Reproduce the records word for word from their first line through the line that contains "Tudi letos bo predzadnji avgustovski vikend v", including that line, and stop there.

(Beginning of Dataset records)

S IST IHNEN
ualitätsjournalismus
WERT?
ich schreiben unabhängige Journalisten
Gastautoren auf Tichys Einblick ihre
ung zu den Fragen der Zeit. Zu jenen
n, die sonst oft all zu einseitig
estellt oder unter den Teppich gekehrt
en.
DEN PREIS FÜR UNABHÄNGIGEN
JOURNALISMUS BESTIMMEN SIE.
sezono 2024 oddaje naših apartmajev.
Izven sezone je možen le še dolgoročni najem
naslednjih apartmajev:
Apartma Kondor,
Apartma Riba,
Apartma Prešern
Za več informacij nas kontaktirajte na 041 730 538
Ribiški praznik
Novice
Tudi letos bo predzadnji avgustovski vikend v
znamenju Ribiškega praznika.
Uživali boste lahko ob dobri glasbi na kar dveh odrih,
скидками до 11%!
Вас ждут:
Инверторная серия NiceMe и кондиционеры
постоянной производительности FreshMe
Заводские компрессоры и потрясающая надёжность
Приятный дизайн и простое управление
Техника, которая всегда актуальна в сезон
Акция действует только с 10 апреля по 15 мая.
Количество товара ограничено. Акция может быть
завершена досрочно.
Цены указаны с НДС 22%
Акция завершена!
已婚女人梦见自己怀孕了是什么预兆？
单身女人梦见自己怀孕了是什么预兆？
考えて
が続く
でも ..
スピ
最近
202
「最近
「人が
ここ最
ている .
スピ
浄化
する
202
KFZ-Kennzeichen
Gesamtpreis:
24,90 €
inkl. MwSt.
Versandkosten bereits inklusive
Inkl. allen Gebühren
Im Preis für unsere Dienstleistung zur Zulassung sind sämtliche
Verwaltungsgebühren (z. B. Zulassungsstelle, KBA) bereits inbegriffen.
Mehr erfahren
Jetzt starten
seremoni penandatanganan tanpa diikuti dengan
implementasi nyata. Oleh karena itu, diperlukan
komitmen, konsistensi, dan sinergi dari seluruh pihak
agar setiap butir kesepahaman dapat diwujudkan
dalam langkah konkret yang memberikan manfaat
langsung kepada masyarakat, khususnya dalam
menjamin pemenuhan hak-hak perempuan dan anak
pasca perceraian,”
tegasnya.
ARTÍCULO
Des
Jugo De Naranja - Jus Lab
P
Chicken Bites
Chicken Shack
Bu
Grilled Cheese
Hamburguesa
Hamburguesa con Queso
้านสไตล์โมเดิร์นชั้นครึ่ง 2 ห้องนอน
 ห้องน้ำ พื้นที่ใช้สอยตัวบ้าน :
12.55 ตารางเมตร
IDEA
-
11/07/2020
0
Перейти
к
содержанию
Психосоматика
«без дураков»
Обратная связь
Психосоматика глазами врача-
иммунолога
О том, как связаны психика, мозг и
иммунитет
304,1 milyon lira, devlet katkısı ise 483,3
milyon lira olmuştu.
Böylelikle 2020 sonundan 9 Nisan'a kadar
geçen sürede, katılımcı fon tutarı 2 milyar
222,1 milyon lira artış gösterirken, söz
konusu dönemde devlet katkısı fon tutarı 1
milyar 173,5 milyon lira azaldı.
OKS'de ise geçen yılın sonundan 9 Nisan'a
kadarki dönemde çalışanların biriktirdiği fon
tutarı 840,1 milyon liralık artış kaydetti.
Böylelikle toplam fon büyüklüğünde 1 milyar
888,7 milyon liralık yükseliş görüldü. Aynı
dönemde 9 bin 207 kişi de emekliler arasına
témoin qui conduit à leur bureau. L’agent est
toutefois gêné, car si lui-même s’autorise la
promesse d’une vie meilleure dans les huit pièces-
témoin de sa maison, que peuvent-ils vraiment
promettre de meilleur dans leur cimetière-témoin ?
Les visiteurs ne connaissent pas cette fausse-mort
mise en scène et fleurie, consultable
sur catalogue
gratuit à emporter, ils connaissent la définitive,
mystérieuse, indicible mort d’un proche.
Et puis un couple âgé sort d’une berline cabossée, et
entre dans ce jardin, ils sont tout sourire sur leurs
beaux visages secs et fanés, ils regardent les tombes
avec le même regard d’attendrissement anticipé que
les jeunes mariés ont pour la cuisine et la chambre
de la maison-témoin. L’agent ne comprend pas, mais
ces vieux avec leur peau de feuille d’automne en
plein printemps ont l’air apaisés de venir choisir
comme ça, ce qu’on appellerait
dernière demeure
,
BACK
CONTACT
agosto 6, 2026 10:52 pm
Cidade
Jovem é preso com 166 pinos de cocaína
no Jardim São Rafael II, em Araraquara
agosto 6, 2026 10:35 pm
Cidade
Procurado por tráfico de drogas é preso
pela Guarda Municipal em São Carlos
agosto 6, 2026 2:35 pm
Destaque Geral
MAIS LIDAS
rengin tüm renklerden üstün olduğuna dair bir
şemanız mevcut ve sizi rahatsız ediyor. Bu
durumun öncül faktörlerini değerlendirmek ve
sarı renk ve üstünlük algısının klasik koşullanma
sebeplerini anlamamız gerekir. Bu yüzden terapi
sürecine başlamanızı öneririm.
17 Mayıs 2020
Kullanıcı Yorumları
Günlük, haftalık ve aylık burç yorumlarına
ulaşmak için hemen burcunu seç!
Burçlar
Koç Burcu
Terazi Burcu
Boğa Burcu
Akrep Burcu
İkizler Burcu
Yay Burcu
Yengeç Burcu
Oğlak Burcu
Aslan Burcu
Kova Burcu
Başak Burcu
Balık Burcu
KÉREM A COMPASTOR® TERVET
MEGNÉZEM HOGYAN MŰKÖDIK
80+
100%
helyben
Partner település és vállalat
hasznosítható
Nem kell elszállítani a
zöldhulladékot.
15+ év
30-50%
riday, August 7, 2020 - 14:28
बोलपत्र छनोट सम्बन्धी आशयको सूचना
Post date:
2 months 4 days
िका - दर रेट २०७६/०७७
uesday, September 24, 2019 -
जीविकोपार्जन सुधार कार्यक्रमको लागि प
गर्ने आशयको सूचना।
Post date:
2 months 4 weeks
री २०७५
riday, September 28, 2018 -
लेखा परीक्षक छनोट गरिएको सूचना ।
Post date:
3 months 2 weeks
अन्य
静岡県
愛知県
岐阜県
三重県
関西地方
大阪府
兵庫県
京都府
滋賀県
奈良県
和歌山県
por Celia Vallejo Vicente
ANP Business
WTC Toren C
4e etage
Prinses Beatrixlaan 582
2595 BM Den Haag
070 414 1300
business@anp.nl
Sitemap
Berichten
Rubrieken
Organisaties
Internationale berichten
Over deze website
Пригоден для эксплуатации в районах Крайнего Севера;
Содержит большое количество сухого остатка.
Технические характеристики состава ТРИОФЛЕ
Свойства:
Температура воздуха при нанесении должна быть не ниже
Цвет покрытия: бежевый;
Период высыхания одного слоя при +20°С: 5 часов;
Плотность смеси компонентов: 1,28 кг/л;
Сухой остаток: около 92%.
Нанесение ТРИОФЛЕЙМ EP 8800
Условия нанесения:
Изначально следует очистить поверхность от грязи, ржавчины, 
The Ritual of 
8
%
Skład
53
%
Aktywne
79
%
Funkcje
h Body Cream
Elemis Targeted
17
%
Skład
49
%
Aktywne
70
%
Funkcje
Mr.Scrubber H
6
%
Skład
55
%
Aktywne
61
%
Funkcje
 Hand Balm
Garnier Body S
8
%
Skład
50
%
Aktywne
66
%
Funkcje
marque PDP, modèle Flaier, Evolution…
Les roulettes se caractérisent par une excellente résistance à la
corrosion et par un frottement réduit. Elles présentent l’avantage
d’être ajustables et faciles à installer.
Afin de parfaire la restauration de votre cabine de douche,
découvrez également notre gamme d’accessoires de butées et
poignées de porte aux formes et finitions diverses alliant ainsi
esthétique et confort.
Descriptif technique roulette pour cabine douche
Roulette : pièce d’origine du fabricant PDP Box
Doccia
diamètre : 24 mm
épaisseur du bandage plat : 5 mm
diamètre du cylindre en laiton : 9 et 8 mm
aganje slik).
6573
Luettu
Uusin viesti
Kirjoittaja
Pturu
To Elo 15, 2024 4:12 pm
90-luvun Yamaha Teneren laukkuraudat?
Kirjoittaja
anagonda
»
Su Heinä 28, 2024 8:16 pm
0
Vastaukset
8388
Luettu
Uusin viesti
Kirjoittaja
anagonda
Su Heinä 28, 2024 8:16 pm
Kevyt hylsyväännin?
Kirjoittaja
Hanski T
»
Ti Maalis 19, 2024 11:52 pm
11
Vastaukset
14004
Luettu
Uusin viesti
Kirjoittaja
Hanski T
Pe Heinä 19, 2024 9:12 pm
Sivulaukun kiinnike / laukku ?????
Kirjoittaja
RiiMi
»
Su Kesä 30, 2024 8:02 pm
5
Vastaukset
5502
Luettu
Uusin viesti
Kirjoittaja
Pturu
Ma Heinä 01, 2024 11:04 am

(End of Dataset records)

◆ **Result**
S IST IHNEN
ualitätsjournalismus
WERT?
ich schreiben unabhängige Journalisten
Gastautoren auf Tichys Einblick ihre
ung zu den Fragen der Zeit. Zu jenen
n, die sonst oft all zu einseitig
estellt oder unter den Teppich gekehrt
en.
DEN PREIS FÜR UNABHÄNGIGEN
JOURNALISMUS BESTIMMEN SIE.
sezono 2024 oddaje naših apartmajev.
Izven sezone je možen le še dolgoročni najem
naslednjih apartmajev:
Apartma Kondor,
Apartma Riba,
Apartma Prešern
Za več informacij nas kontaktirajte na 041 730 538
Ribiški praznik
Novice
Tudi letos bo predzadnji avgustovski vikend v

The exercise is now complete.